Hybrid memory and collaborative refinement: Memory banks simultaneously store modality-specific, modality-invariant, global, and part-level features, and positive sets are dynamically mined via multi-level neighborhood intersection and part mutual correction (Cheng et al., 27 Apr 2025, Yin et al., 9 May 2024).

These strategies allow the model to accommodate intra-identity diversity, viewpoint, and occlusion, and overcome coarse association errors caused by global descriptor collapse.

7. Benchmarks, Results, and Trends

USVI-ReID research is empirically grounded on two benchmarks:

SYSU-MM01: Multiple camera, multimodal dataset (22,258 RGB, 11,909 IR images, 395 train/96 test IDs), two main protocols ("all-search" and "indoor-search").
RegDB: Paired visible/infrared dataset (412 IDs, ~8,000 images), reporting both directions of retrieval.
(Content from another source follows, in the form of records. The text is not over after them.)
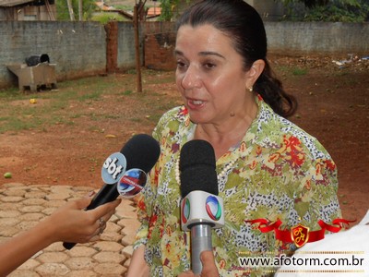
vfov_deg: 23.3
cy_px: 138
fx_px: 672
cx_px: 184
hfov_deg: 30.7
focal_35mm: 63
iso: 200
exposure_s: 1/60
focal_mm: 11.3
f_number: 5.6
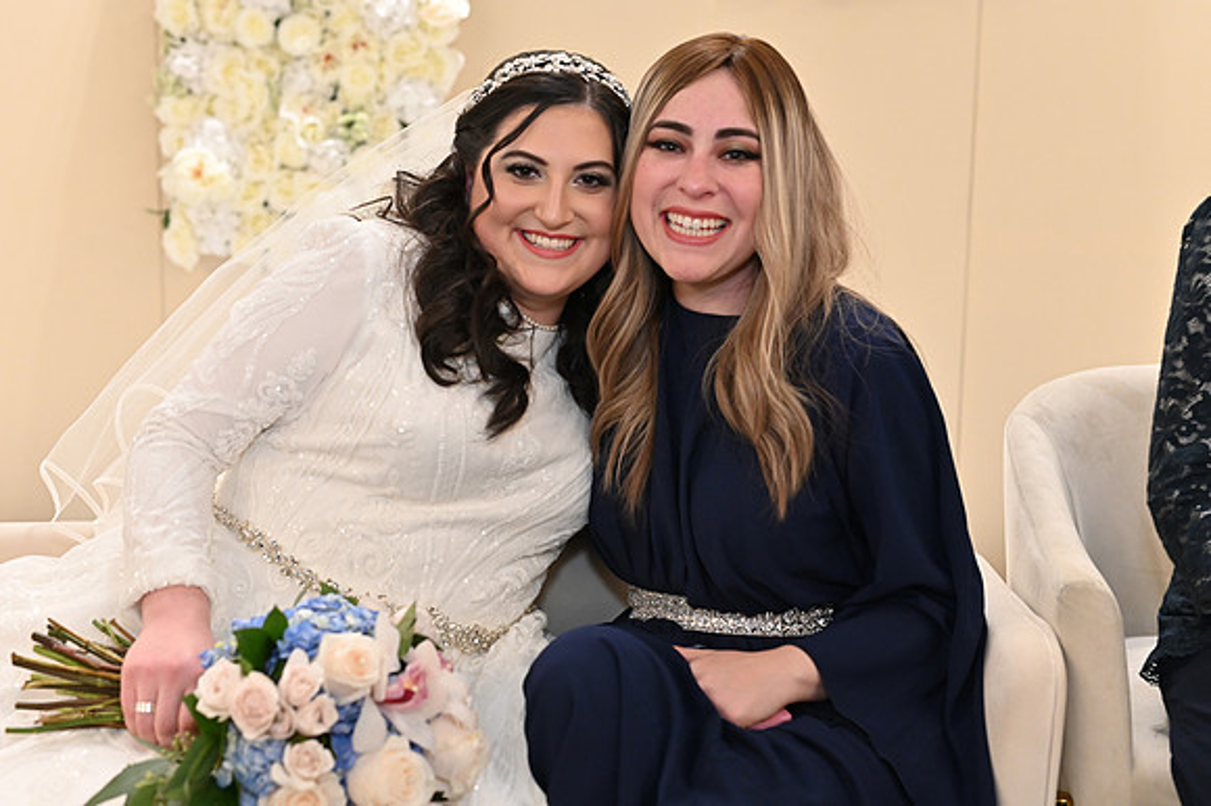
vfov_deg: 27.0
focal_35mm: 50
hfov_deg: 39.6
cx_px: 606
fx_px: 1681
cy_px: 403
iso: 3200
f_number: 4
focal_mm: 50
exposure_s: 1/100
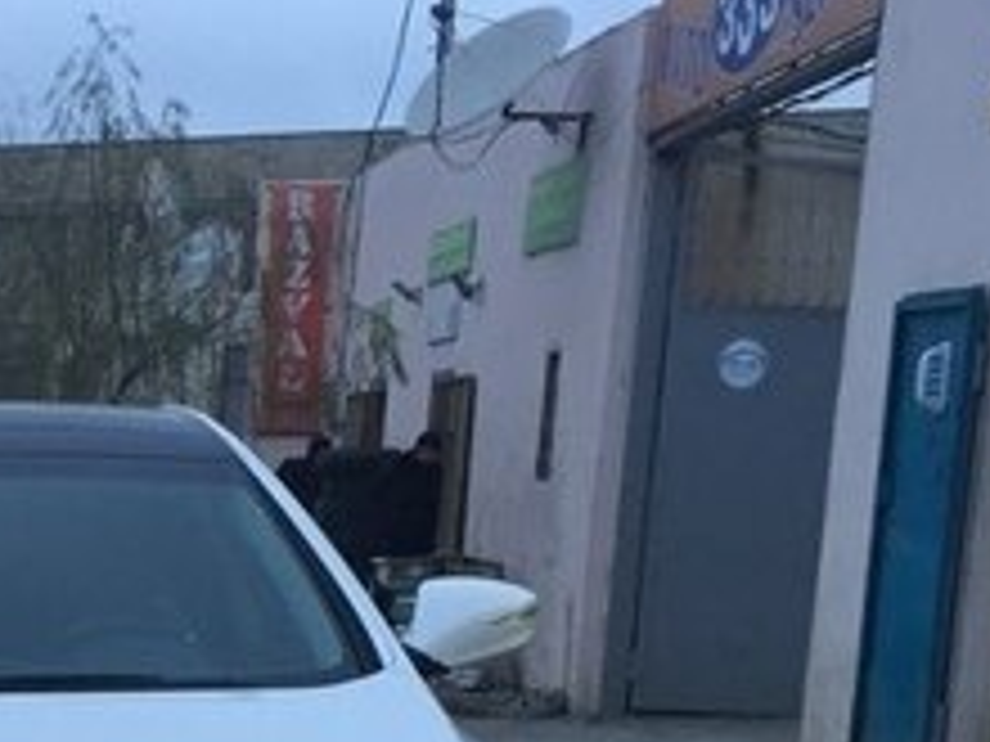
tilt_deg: -10.9
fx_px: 2488
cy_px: 933
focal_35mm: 87
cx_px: -140
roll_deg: -2.8
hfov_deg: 21.2
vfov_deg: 16.2
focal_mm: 4.15
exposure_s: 1/33
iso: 80
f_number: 2.2
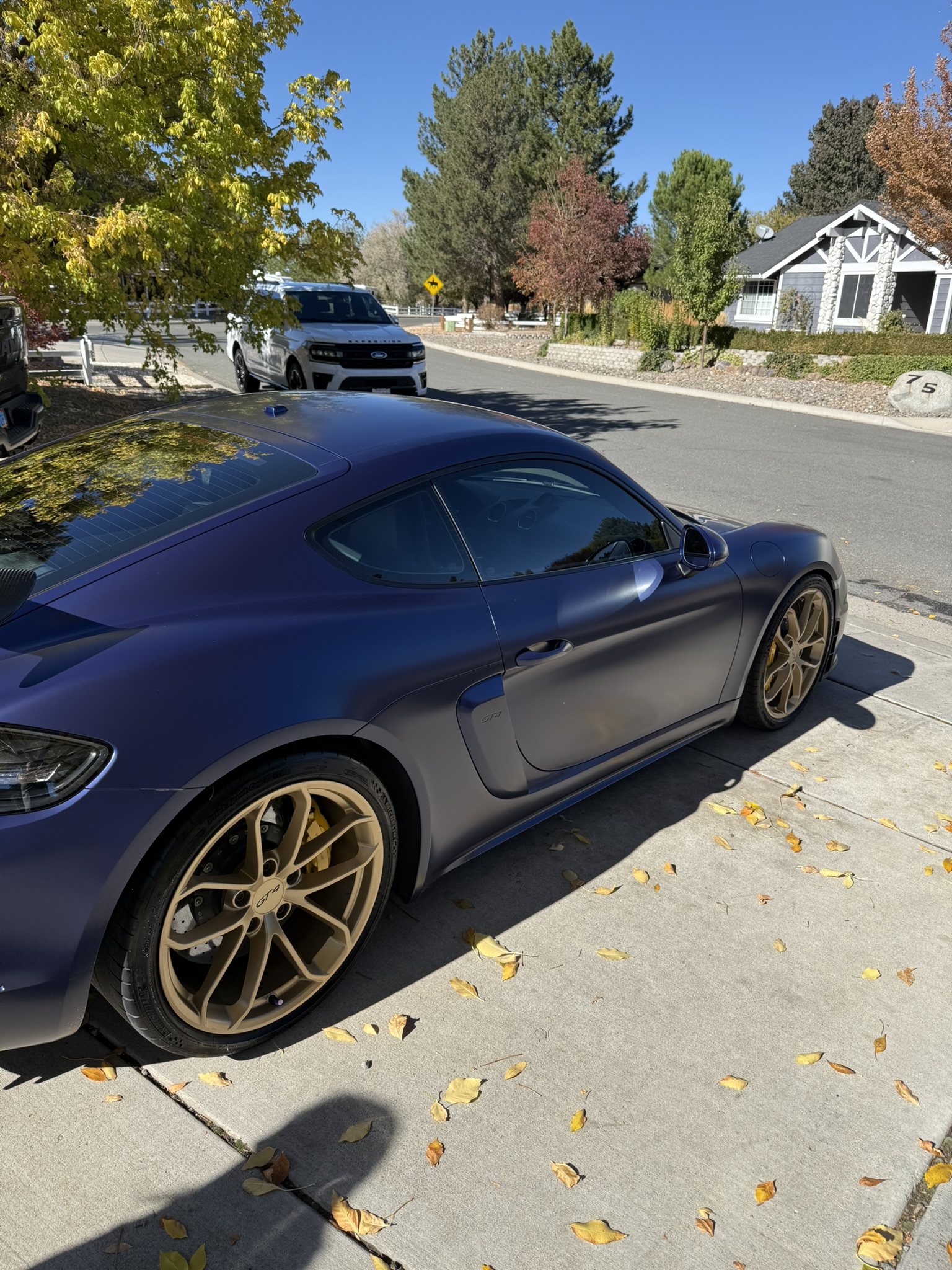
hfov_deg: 56.8
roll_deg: -2.9
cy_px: 635
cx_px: 476
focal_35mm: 24
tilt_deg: -19.9
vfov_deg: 71.6
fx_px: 880
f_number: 1.78
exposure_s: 1/3145
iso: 80
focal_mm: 6.76
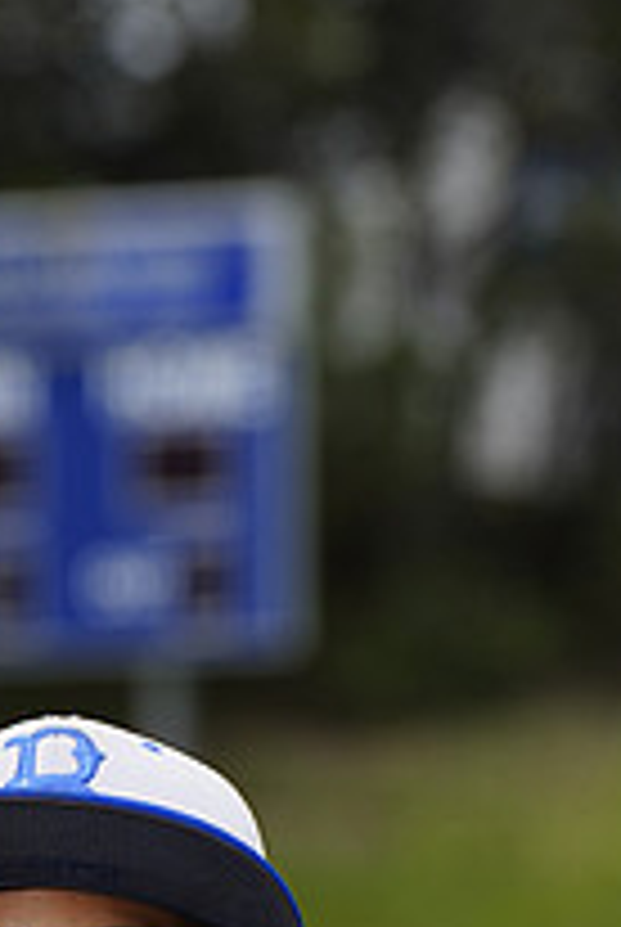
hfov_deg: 2.8
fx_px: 12893
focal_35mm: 500
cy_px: 1292
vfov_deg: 4.1
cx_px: -25
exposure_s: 1/250
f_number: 6.3
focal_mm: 178
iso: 100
Methods integrating modality-aware matching, label-noise modeling, and multi-level prototypes have established new state-of-the-art performance. For example, (Wang et al., 8 Dec 2025) reports 67.1% Rank-1 and 63.1% mAP on SYSU-MM01 (all-search), and 94.3% Rank-1 and 89.1% mAP on RegDB, outperforming earlier approaches by significant margins. Ablation studies consistently show that bias mitigation, robust cross-modality association, and hierarchical or part-level modeling contribute orthogonally to gains in accuracy and cluster purity.

These results indicate that, while modality discrepancies and noisy supervision present inherent limitations, judicious integration of bias mitigation, robust clustering, and multi-scale feature modeling can close a large proportion of the performance gap to fully supervised VI-ReID, even in large-scale, diverse benchmarks (Cheng et al., 27 Apr 2025, Wu et al., 26 Dec 2024).

References:

(Shi et al., 29 Feb 2024, Cheng et al., 27 Apr 2025, Wu et al., 26 Dec 2024, Wang et al., 8 Dec 2025, Huang et al., 20 Nov 2025, Shi et al., 15 Sep 2025, Zhang et al., 17 Jul 2024, Teng et al., 16 Dec 2024, Shi et al., 12 Jan 2024, Cheng et al., 2023, Yang et al., 11 Dec 2024, Yin et al., 9 May 2024).